BEGIN

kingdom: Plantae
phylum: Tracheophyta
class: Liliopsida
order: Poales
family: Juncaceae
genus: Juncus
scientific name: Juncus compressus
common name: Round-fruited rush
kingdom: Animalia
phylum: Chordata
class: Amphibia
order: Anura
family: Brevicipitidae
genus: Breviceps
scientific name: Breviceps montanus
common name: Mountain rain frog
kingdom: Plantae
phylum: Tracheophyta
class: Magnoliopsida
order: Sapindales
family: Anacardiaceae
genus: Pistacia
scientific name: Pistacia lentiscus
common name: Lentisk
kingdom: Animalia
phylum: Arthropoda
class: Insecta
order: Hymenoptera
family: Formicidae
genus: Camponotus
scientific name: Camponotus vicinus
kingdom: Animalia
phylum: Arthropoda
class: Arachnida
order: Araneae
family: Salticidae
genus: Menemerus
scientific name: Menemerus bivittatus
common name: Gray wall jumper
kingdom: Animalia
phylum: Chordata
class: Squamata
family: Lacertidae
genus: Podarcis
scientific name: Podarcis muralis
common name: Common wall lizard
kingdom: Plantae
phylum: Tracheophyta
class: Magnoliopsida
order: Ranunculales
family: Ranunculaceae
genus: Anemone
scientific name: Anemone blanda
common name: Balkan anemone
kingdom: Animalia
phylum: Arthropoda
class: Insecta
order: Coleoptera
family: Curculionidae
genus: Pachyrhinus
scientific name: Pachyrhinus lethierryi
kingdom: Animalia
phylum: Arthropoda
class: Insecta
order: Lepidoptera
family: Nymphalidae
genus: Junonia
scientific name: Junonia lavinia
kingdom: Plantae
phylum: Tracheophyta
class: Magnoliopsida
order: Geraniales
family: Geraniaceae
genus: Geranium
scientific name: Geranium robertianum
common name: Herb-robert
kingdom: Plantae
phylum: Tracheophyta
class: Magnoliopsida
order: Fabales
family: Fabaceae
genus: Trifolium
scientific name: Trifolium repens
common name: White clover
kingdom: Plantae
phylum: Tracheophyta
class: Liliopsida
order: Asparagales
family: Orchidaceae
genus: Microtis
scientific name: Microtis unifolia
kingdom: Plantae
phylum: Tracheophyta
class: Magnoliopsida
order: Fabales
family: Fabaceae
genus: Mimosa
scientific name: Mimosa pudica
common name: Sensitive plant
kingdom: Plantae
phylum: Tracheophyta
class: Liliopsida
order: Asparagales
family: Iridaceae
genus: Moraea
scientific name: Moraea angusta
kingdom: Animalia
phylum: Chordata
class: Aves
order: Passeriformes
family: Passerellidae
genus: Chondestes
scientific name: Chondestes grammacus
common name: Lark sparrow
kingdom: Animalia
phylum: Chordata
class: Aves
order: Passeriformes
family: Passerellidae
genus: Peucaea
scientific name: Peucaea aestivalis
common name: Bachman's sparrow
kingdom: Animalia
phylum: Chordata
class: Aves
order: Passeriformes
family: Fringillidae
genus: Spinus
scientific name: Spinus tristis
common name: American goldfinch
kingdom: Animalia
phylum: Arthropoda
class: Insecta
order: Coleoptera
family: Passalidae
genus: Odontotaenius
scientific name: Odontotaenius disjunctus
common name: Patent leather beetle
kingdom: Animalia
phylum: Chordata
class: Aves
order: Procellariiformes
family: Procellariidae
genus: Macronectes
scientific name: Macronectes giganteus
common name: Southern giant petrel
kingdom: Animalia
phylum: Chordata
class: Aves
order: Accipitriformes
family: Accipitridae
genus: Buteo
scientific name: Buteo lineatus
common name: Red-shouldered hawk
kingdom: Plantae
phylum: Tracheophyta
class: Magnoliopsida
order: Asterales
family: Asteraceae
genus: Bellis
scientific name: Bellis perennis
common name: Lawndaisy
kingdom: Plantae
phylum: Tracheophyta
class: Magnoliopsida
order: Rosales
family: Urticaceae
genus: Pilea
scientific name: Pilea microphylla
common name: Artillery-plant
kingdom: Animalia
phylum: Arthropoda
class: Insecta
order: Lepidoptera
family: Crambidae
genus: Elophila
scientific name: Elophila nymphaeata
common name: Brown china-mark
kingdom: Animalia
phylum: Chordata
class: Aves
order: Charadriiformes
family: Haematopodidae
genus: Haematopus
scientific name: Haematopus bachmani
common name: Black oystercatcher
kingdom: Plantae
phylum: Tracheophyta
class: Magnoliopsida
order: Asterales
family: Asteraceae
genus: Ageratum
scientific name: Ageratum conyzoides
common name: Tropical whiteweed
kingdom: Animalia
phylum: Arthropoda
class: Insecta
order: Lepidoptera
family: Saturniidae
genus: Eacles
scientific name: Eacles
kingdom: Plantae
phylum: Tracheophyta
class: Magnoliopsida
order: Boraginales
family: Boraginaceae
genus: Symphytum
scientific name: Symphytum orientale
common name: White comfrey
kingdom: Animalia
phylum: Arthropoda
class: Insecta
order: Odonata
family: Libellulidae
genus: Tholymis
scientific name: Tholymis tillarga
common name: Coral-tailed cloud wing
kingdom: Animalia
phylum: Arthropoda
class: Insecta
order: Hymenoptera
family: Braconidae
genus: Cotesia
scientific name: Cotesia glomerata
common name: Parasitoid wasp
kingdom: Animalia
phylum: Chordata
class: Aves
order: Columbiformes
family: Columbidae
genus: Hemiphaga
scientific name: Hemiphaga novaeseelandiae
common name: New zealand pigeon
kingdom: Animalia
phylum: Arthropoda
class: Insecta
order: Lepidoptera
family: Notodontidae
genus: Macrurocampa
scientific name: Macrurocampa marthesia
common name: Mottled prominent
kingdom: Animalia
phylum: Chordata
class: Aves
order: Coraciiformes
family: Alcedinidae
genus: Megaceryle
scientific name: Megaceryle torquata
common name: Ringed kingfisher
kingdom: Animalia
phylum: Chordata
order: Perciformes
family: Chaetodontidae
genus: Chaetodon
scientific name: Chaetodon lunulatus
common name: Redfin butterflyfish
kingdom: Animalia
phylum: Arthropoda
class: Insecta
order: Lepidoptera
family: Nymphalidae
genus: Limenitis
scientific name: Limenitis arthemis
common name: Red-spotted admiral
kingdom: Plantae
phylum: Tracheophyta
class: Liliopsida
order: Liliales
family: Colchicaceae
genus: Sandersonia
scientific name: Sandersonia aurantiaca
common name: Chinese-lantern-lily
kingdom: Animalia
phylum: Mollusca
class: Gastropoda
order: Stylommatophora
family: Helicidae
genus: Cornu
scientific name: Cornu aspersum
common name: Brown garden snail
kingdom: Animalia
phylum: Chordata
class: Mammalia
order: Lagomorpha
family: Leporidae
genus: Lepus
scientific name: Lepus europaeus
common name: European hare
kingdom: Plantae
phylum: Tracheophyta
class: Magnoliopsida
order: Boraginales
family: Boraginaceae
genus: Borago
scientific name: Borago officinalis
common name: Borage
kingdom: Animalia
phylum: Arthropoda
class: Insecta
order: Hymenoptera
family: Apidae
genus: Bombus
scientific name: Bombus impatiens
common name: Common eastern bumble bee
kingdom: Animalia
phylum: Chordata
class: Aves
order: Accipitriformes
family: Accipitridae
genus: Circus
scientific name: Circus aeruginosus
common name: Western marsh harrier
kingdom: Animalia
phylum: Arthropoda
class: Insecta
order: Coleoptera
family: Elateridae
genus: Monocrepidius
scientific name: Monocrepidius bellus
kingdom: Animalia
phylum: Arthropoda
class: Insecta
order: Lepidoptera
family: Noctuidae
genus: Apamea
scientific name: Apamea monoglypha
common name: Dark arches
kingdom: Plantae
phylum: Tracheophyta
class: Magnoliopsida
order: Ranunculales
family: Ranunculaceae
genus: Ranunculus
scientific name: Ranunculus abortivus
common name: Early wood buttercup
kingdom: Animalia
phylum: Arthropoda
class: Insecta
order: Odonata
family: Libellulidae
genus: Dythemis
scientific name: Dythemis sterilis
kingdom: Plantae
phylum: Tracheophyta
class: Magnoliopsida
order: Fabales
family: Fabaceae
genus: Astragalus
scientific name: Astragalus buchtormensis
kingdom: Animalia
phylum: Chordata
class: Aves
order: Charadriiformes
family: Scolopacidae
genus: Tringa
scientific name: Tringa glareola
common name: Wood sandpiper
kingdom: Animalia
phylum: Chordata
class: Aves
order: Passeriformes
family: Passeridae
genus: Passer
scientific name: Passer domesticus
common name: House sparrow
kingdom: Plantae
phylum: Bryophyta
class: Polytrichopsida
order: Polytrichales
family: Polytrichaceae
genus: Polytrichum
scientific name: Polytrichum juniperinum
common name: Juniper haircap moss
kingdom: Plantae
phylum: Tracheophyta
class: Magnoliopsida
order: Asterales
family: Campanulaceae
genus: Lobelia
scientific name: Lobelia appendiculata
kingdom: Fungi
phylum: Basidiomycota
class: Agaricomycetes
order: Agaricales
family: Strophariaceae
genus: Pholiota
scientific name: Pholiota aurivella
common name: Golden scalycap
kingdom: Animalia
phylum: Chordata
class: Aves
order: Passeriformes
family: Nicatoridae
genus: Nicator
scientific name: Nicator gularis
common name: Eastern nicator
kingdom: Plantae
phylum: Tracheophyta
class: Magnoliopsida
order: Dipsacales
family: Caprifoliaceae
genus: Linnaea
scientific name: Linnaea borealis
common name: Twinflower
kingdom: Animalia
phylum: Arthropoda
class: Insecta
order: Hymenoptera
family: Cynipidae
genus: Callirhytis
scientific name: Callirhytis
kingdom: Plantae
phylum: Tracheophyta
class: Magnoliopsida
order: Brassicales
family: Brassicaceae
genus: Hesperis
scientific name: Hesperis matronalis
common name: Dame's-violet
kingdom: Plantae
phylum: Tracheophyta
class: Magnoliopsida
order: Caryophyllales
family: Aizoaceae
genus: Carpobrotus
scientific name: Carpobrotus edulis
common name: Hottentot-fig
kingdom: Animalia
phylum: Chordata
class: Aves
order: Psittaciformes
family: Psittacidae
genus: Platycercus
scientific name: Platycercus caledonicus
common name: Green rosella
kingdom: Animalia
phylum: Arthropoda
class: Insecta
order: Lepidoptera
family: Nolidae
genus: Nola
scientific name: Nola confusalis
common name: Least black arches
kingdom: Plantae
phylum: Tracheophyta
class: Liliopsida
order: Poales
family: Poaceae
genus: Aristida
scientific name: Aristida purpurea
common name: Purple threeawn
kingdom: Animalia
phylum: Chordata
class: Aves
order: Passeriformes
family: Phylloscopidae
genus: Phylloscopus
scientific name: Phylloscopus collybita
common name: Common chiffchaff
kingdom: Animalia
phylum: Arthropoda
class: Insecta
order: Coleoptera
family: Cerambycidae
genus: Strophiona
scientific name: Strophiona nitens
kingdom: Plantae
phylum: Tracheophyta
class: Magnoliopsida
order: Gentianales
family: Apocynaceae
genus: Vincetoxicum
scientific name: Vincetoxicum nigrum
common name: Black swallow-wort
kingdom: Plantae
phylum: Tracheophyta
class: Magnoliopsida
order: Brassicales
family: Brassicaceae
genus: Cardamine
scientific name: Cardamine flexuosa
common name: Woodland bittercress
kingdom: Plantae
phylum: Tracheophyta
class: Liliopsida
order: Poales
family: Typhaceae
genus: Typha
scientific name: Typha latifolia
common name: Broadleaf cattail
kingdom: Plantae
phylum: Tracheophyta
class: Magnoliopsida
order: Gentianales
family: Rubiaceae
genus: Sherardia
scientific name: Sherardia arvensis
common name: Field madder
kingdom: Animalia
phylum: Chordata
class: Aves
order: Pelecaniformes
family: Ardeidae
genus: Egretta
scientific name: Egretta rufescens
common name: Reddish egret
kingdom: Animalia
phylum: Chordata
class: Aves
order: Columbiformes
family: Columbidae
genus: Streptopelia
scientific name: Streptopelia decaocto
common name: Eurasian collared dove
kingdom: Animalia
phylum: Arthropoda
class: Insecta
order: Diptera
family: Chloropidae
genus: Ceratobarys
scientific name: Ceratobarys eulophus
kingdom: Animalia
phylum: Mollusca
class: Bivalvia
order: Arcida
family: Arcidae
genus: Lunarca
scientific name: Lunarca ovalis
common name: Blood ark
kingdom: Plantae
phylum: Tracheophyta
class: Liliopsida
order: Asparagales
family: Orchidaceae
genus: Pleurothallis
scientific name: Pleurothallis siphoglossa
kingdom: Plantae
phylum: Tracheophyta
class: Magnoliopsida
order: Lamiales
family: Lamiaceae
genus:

END

**Exercise**:
Reproduce word for word the lines of the entries above, starting at the very first line and ending at the line that contains "genus: Breviceps", with both of those lines included.

**Final result**:
kingdom: Plantae
phylum: Tracheophyta
class: Liliopsida
order: Poales
family: Juncaceae
genus: Juncus
scientific name: Juncus compressus
common name: Round-fruited rush
kingdom: Animalia
phylum: Chordata
class: Amphibia
order: Anura
family: Brevicipitidae
genus: Breviceps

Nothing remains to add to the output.